- _Goal of the exercise_:
Please write out exactly the lines of the data below from the line holding "hfov_deg: 83.4" through the line holding "f_number: 7.1", and leave out the rest.

- _Extracted material_:
== == ==
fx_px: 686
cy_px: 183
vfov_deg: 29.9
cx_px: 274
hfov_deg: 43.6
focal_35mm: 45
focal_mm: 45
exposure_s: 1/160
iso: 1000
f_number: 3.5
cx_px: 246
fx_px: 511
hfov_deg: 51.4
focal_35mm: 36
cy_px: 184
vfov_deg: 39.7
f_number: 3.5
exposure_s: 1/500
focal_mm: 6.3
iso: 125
== == ==
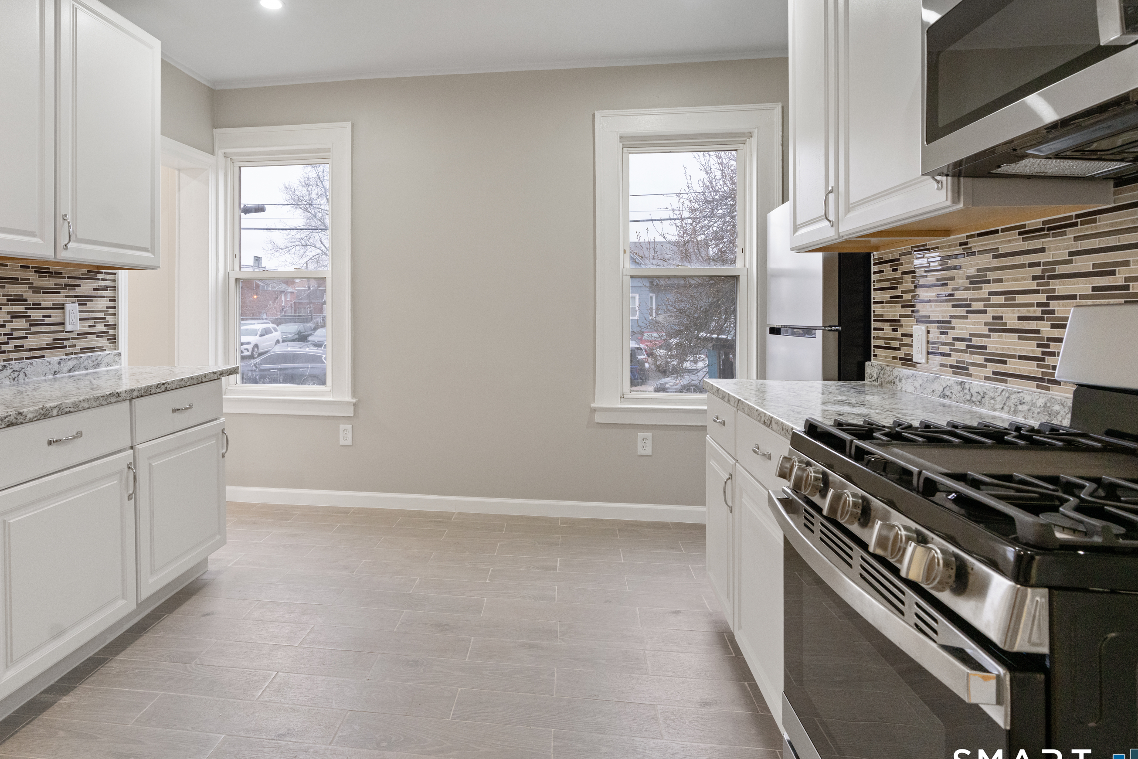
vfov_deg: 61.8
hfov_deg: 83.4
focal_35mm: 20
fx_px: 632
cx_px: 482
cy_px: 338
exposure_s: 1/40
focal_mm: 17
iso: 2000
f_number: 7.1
== == ==
- _Answer box_:
hfov_deg: 83.4
focal_35mm: 20
fx_px: 632
cx_px: 482
cy_px: 338
exposure_s: 1/40
focal_mm: 17
iso: 2000
f_number: 7.1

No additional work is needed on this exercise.